- _Activity_
The response should repeat word for word every line below from the one with "നാളെ റിലീസ് ചെയ്യുന്ന ബ്രഹ്മാണ്ഡ ത്രീഡി" to the one with "Remise en état antivol", inclusive, and nothing else; leave pictures out.
[Data listing Boundary: Start]
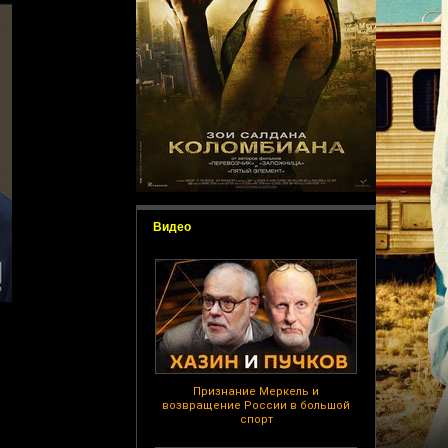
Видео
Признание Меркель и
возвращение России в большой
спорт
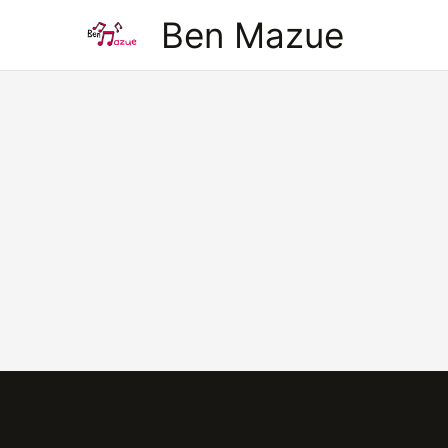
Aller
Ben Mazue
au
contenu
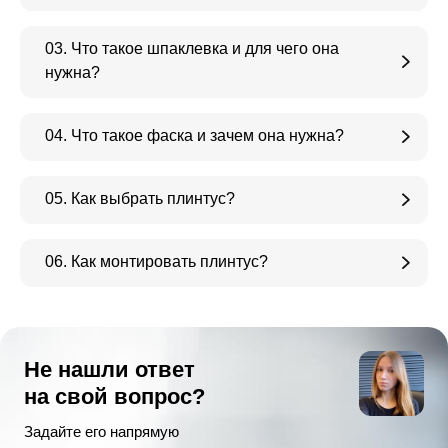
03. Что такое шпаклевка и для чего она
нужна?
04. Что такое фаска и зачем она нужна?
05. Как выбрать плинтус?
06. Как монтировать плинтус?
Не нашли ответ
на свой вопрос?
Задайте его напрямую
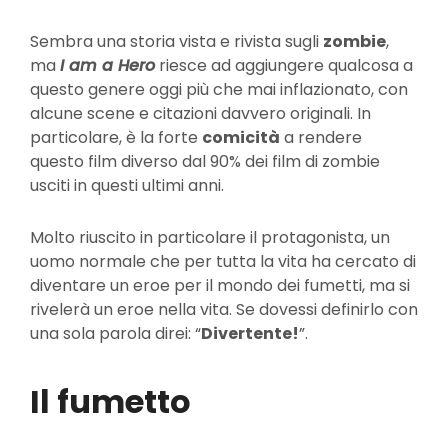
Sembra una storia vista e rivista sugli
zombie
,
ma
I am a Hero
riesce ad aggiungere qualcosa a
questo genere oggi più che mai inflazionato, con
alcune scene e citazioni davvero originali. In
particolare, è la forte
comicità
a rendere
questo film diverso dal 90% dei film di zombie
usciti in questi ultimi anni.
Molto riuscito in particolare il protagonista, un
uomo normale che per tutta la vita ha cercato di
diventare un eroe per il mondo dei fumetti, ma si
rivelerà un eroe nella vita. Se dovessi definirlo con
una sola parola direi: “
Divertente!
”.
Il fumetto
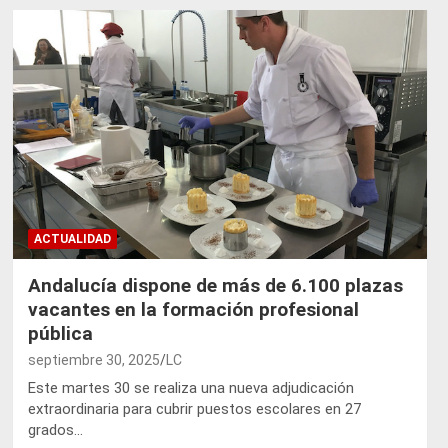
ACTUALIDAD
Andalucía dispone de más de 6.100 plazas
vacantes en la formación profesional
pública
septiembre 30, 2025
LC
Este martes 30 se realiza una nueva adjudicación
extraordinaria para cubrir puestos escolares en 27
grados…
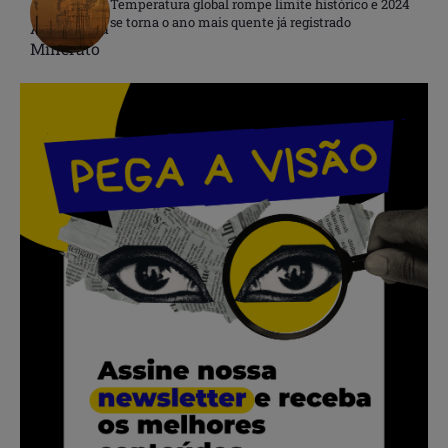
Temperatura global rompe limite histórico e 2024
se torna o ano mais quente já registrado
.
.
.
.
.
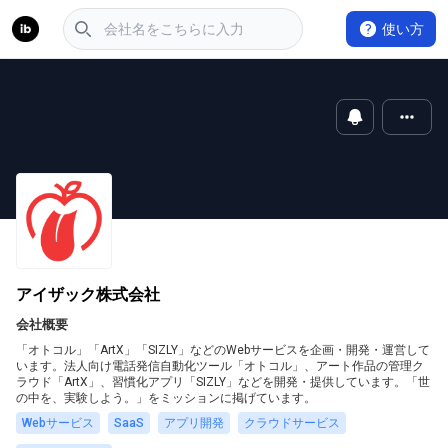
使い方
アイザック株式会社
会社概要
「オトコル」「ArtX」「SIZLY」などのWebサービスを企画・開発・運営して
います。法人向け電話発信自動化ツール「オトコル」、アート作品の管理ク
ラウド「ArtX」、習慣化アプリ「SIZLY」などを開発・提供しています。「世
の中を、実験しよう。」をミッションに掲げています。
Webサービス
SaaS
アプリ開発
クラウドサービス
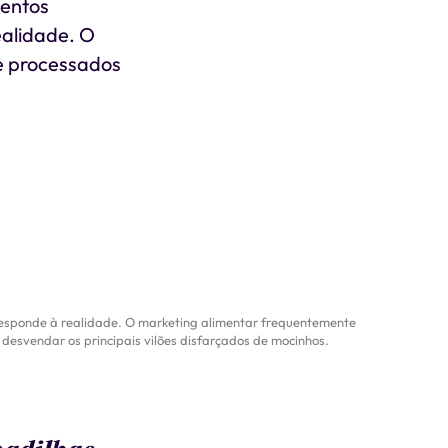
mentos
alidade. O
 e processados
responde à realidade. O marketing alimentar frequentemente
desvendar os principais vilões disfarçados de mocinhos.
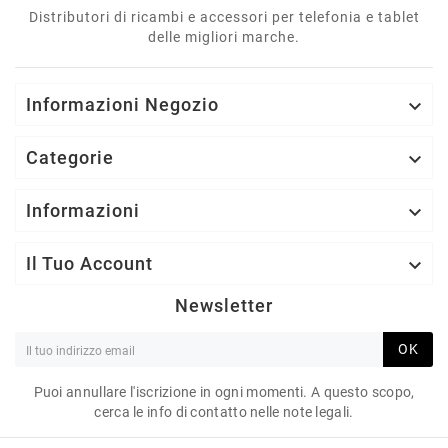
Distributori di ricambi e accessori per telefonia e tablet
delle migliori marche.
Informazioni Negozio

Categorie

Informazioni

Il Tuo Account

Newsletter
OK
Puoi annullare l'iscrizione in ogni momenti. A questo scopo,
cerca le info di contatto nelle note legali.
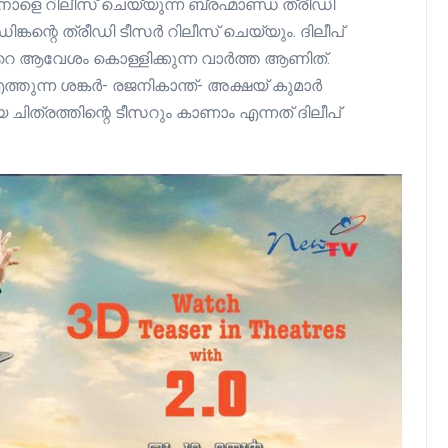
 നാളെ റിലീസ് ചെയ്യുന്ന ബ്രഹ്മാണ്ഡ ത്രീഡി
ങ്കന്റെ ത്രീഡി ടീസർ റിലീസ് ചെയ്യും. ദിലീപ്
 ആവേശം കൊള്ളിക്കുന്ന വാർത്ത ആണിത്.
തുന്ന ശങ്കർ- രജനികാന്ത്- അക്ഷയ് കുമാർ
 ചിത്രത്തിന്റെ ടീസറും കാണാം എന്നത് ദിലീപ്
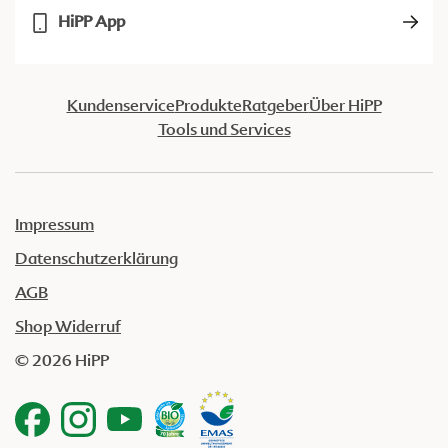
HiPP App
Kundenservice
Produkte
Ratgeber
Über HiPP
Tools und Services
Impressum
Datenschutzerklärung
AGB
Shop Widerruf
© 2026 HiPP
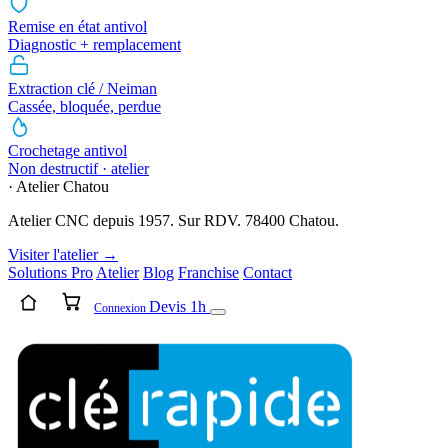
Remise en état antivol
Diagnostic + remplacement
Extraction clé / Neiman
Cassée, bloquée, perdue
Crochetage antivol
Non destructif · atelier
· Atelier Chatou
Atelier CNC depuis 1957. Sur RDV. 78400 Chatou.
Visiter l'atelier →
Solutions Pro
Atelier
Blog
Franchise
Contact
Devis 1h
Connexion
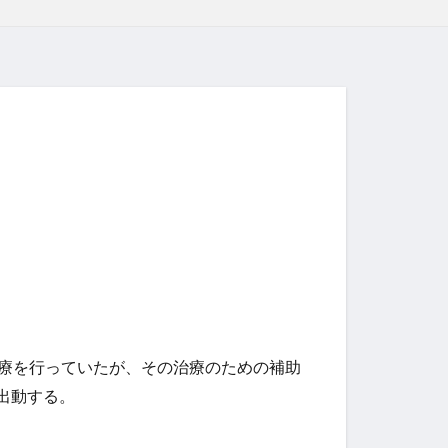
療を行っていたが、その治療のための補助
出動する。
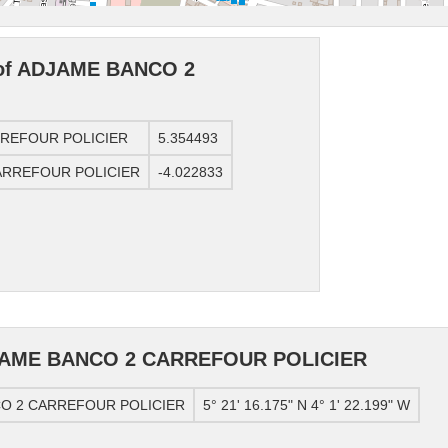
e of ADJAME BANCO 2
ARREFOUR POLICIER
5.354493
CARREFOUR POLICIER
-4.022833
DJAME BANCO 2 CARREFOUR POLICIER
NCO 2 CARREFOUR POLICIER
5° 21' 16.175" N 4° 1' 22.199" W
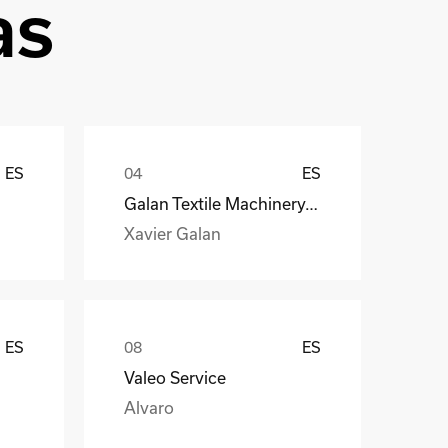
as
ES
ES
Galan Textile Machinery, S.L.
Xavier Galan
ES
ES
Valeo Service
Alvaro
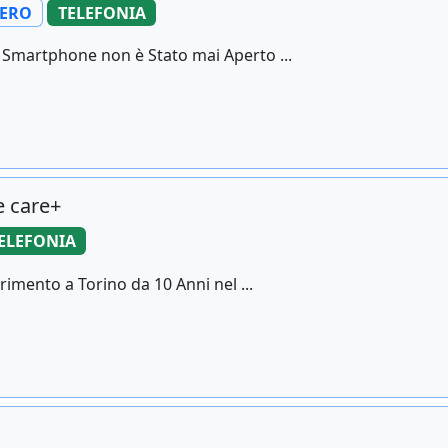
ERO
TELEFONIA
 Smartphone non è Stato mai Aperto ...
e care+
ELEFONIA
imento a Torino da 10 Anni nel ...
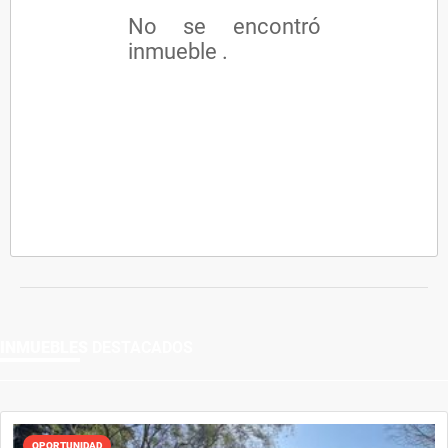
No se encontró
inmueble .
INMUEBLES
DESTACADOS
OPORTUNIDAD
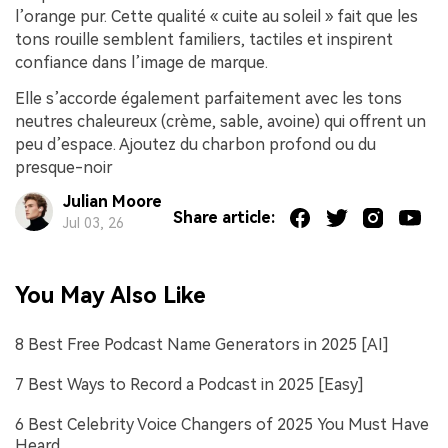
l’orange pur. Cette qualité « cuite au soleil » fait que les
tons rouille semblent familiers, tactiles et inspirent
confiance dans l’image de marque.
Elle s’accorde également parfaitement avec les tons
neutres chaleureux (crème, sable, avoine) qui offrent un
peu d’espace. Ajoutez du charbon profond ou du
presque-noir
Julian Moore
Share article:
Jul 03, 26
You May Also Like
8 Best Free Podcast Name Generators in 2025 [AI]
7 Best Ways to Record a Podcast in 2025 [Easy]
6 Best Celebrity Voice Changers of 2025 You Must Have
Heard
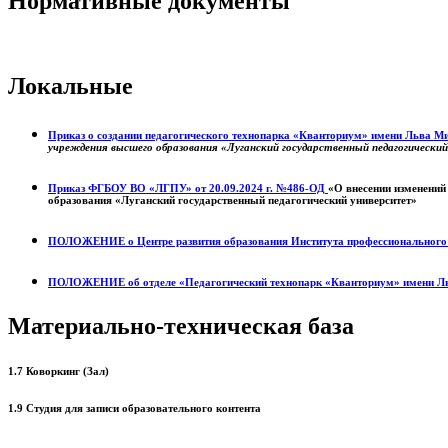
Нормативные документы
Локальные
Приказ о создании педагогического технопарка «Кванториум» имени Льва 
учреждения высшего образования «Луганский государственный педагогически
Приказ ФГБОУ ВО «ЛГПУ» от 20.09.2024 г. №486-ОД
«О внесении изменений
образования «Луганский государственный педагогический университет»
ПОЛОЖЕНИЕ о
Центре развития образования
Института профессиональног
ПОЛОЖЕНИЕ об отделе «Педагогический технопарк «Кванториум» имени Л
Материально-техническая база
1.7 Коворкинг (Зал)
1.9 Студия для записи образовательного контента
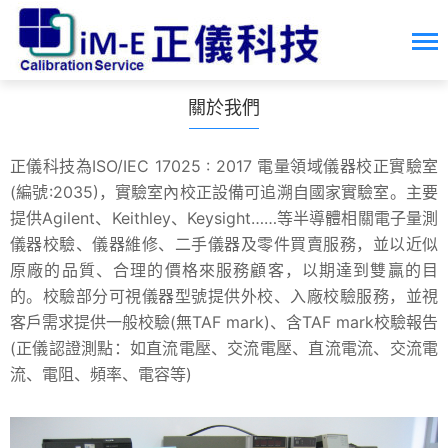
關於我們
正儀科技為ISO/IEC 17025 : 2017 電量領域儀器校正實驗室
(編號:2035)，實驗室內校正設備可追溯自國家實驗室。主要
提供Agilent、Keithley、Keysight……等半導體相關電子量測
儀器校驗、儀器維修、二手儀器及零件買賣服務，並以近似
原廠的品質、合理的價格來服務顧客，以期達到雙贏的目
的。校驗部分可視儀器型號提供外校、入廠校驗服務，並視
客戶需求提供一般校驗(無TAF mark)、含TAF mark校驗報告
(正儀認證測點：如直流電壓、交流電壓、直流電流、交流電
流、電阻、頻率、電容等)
[Data listing Boundary: End]
- _Reply to the task_
 നാളെ റിലീസ് ചെയ്യുന്ന ബ്രഹ്മാണ്ഡ ത്രീഡി
ങ്കന്റെ ത്രീഡി ടീസർ റിലീസ് ചെയ്യും. ദിലീപ്
 ആവേശം കൊള്ളിക്കുന്ന വാർത്ത ആണിത്.
തുന്ന ശങ്കർ- രജനികാന്ത്- അക്ഷയ് കുമാർ
 ചിത്രത്തിന്റെ ടീസറും കാണാം എന്നത് ദിലീപ്
HiPP App
Kundenservice
Produkte
Ratgeber
Über HiPP
Tools und Services
Impressum
Datenschutzerklärung
AGB
Shop Widerruf
© 2026 HiPP
Remise en état antivol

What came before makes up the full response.